In the Training scene where the code talkers are doing a transcription from an audio recording, we briefly see the machine playing the audio. The first Wire Recorder was not manufactured by Webster-Chicago until 1948. The machine used in Windtalkers is the "Webcor Model 181 Wire Recorder" which was not manufactured by Webster-Chicago until 1953. The movie is supposed to be set in the early 1940s.
The start of the Camp Pendleton sequence opens with a closeup of a 50-star U.S. flag which is incorrect for 1943, the year of the action. The closeup dissolves to an establishing shot of the camp's parade square where a correct, 48-star flag is visible on the mast. The U.S. would not require a 50-star flag until 1959.

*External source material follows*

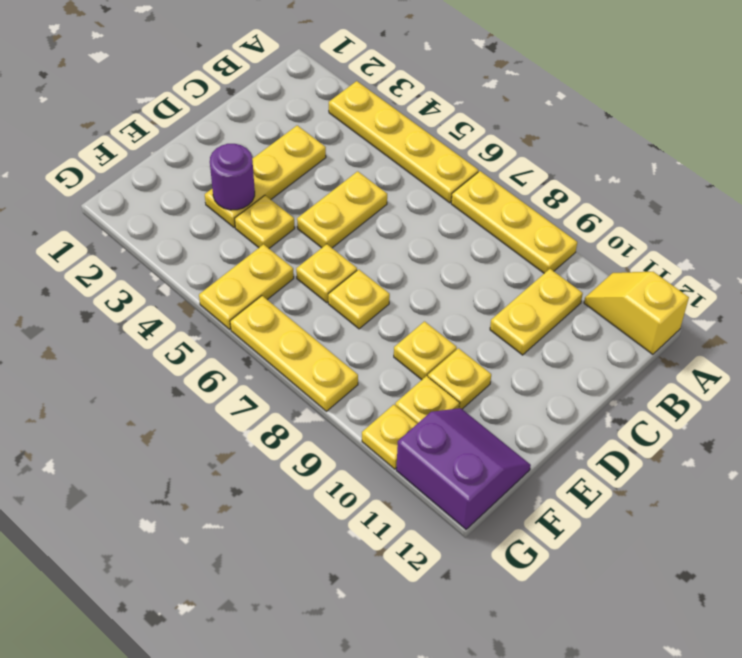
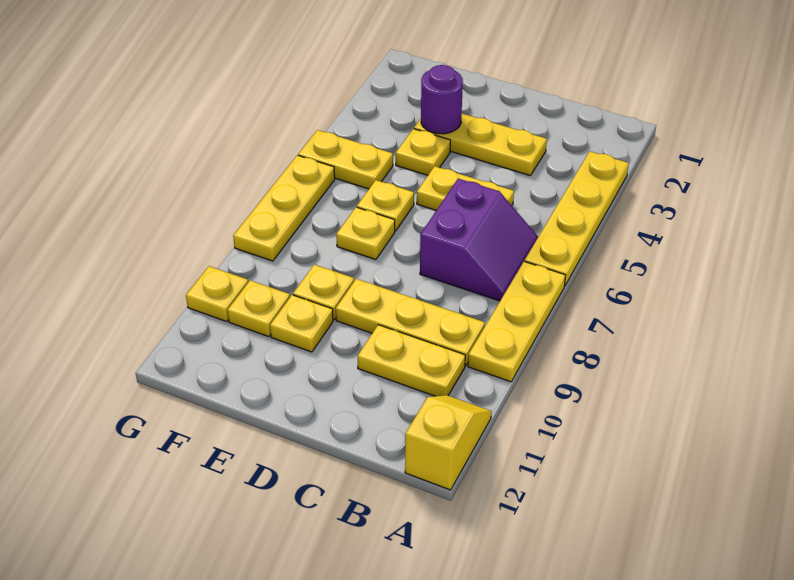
none -> yellow 1x3 plate [336,279,485,366]
purple 2x2 slope [396,408,531,529] -> purple 2x2 slope moved to [420,178,538,301]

Just before Pete Anderson joins Private Whitehorse in their flute/harmonica-duo, Whitehorse plays solo. However, the flute plays on, just for a second while he is clearly taking in air, and thus, obviously, cannot play.
Crew or equipment visible
After the marines have stormed the Japanese trench during the first battle scene on Saipan, the have to deal with the pillbox machine gun by using the flamethrower. During the initial blast from the flamethrower, there are several members of the film and safety crew visible as well as two modern day Jeeps in the top left hand section of the screen.
When Enders is pretending to be taken prisoner by Yahzee, and he goes to move behind Yahzee after being hit, you can see the shadow of a cameraman on the floor, moving with the shot.
When the marines first land on Saipan there is a huge battle going on. Nicholas Cage stops to reload his Thompson and has a brief flashback to what happened to him on the Solomon islands. He then finishes reloading and runs up to a Japanese soldier who is on fire. If you look to the right of the screen as he is running, a man in all black is visible wearing goggles - obviously there for fire safety
Errors in geography
While Saipan does have a number of relatively large ridges and high points, they are not as prominent on the landscape as those on Kualoa Ranch, the island standing in for Saipan in the film.
The Saipan landings did not start in a large valley as in the film.
The village of Tanapag, Saipan is very close to the sea, well in visual range. Yet, the sea is not visible during the scenes set in Tanapag.
When Ben Yahzee is leaving his family he shares a firm handshake with an elder. In Navajo culture personal contact is very limited. The handshake would have been a brief, light touch if given at all.